Happy on the Inside

For the Jews it was a time of happiness and joy, gladness and honor.

  • Esther 8:16

Remember, O God, that my life is but a breath; my eyes will never see happiness again.

  • Job 7:7

To the person who pleases him, God gives wisdom, knowledge and happiness, but to the sinner he gives the task of gathering and storing up wealth to hand it over to the one who pleases God. This too is meaningless, a chasing after the wind.

  • Ecclesiastes 2:26

“God designed the human machine to run on Himself. He Himself is the fuel our spirits were designed to bum, or the food our spirits were designed to feed on. There is no other. That is why it is just no good asking God to make us happy in our own way without bothering about religion. God cannot give us a happiness and peace apart from Himself, because it is not there. There is no such thing.”

  • C. S. Lewis, Mere Christianity

Looking at the three Scriptures, the Jews were happy due to their circumstances in the Esther quote.  They had good reason to be happy, but they were still in exile.

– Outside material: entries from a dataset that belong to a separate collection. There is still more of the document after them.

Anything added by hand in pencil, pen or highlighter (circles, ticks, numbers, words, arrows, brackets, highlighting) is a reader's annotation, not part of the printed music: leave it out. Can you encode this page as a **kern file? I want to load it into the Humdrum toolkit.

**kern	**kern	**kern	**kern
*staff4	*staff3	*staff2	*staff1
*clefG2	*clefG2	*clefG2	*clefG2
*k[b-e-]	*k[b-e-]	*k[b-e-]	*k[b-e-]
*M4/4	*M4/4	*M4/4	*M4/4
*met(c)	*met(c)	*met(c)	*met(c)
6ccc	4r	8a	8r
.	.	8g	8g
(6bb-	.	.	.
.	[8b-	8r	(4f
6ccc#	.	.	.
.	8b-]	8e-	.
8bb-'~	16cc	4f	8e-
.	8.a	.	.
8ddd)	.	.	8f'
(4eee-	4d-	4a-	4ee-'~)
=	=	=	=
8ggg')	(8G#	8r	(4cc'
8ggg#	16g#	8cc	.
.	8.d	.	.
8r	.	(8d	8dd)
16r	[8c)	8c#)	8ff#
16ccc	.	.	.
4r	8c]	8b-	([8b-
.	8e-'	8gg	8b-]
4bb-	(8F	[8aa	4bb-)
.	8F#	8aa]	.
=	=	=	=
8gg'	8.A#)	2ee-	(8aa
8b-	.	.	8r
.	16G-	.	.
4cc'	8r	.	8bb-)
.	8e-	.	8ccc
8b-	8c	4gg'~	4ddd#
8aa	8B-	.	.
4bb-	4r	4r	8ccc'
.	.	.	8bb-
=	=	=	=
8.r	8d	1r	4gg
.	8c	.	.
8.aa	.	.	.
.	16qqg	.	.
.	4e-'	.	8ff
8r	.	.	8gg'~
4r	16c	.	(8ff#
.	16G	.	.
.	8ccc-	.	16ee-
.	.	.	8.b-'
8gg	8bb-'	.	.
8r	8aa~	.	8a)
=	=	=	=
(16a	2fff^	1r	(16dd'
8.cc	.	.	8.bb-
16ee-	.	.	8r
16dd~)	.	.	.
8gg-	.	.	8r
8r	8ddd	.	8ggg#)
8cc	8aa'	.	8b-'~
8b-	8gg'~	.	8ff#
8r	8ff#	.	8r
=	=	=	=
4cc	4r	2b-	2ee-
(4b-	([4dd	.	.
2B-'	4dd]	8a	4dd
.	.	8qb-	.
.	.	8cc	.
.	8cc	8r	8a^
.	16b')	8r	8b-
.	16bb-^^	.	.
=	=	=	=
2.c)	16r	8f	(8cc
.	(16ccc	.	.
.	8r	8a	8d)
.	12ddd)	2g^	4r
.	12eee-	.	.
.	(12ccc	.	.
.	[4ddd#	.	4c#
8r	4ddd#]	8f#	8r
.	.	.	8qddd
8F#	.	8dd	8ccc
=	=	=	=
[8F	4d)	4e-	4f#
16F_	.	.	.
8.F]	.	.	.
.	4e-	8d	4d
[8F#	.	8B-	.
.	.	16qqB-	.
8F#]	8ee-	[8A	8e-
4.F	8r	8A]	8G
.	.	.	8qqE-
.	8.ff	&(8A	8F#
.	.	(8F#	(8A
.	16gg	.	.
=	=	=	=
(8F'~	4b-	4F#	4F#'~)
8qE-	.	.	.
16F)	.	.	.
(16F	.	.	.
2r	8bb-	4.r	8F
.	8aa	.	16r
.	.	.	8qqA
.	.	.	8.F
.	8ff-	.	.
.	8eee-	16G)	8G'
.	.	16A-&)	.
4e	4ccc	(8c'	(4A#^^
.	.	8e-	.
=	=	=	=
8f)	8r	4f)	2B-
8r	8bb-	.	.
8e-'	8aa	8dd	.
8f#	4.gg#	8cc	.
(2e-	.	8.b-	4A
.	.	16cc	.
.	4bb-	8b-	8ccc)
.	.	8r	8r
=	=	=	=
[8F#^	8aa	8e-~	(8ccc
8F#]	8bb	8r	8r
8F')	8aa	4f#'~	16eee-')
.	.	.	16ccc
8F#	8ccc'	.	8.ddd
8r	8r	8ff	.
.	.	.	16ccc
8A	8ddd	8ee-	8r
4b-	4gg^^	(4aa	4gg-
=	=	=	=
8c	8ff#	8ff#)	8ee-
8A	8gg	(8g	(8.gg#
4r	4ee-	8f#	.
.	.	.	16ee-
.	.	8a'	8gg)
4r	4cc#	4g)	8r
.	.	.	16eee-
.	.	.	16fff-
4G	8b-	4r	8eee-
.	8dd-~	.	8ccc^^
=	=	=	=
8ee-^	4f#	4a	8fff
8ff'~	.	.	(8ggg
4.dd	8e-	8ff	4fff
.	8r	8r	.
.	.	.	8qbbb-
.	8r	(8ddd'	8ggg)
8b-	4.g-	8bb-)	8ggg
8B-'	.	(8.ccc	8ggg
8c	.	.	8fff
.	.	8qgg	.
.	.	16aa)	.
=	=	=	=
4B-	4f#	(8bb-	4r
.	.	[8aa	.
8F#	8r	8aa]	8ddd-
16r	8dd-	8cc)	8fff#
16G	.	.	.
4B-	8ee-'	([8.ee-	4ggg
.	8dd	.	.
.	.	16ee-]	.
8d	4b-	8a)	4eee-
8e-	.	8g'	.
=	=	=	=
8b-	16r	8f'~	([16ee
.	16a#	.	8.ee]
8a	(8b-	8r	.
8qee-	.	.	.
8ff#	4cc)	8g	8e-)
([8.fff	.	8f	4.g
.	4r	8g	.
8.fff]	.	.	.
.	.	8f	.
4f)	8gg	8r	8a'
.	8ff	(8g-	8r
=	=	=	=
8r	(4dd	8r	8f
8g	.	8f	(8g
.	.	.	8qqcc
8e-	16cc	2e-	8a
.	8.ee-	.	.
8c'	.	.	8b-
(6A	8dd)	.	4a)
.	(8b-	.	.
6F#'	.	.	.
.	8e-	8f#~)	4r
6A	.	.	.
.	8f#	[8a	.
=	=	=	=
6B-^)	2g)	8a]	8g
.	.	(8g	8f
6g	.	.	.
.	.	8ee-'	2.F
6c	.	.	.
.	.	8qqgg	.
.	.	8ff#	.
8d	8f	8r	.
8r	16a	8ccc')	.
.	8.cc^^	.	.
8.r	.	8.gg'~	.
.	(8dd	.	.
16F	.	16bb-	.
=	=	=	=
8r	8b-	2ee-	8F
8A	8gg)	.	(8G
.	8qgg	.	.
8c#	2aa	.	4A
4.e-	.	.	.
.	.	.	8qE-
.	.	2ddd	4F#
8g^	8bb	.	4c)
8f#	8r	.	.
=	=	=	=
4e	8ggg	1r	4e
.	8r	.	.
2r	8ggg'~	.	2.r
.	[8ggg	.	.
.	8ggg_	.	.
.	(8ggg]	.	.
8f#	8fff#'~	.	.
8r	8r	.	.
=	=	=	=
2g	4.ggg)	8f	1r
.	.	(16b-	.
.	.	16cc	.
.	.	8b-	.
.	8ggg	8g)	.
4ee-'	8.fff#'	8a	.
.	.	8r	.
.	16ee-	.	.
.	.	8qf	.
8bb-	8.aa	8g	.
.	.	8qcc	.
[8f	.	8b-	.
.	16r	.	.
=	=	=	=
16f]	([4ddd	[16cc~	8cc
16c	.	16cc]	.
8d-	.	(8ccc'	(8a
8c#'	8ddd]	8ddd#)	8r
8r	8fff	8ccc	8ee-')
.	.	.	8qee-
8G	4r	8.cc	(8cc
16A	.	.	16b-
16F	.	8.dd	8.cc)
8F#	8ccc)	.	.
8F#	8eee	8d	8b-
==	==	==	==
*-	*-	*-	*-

Job thought he would never see happiness again, also due to his circumstances.  He would be very happy in the future, so, his lament was short sighted.  Then if we had all the troubles he had at that moment, including friends giving him bad advice, we might be a little depressed.

And then, when you see those two Scriptures, we can agree with Solomon.  Chasing after happiness is fleeting.  It is meaningless.

But, that is what eventually led me to God although I was in the church the entire time, getting very little happiness or Joy.

From the time my parents lost the farm until I was a few months beyond my seventeenth birthday, roughly ten years, I read humorous stories and lighthearted adventures.  I watched every variety show that our two and a half channels could provide.  Note: There was one network that only came through on rare occasions.  The weather had to be just right for the signal to bounce off the clouds, or so I was told.  I watched as many sitcoms as possible.  In those days, most of the sitcoms were funny, but the parental role models were beyond reach.  I have never met a true Ward Cleaver.

But then I met other children my age with Joy and I followed them to the Bible teacher’s house on Friday nights.  Yes, we had a Bible teacher in public school.  The course was an elective, but all those kids with Joy attended.  At the Bible teacher’s house, we had punch or juice, and people gave their testimonies.  I had been in church all my life and I never heard a testimony.  And I did not have one.

I said the salvation prayer every Friday at those meetings.  I said the salvation prayer every night before I went to bed.  There were various other events where I said that prayer, but one night, I stared at the ceiling and said, “God, I am not saying that prayer.  I give up!  Do what you want with me, but I can’t take this anymore.”  I thought I heard someone say, “That’s what I’ve been waiting for.”  God transformed me a great deal that night.  For one, I got a great night’s sleep, having been an insomniac, and still on occasion.  But then, as I read the Bible, the passages that I had just read the night before had a totally different meaning.  I almost missed the bus that morning.  I read a passage and then said, “So, that’s what that passage means.”

I found my inner Joy and that makes the circumstantial happiness have an extra zing to it.

I do not know if I completely agree with C. S. Lewis though.  Momentary happiness can be found, but sometimes the low afterwards is even worse because you remember the happy moment.  So, lasting happiness without God is virtually impossible and you would wear yourself out trying to build one momentary happy moment on top of the old one, with diminishing results each time.  And Lewis uses the word religion where I would replace that with a relationship with Jesus Christ.  I am getting totally fed up with religion.  Yes, I am an elder in the church but not on the ruling board.  That is virtue of the deal regarding – once an elder, always an elder.  And I teach a Sunday school class.  But I say what is on my heart whether that jives with church politics or not.  And I have ruffled feathers as a result.

But even with the constant Joy of God in my heart, I still enjoy watching old reruns of Rowan and Martin’s Laugh In.  Watching them for the first time, my mother laughed for the first time after we lost the farm.  She was always stoic, good times and bad.  If she could not handle the bad, she hid in her bedroom to cry.  No one was allowed to see her shifts in emotion.

I could never live like that.  She thought I was weird, not really liking me in the first place, but hating me having all the emotions and showing them.

But over the years, I have noticed so many of those funny people on television who made me laugh.  Their personal lives were tragic.  Many of them had tragic ends to their lives.  So much fun on the outside, but a lack of Joy on the inside.

I love the days when the outside matches the inside.  But I always have Joy.  God never leaves me.  With the source of Joy right there, how could I ever lose that?

Here is Simon and Garfunkel singing Feeling Groovy.  They are joined by the Smothers Brothers near the end.  This is a song that brightened my day whenever I heard it or sung it.  But the question is, why do we feel groovy?

It’s great when you feel groovy because you have Joy on the inside that does not change regardless of the circumstances.

Soli Deo Gloria.  Only to God be the Glory.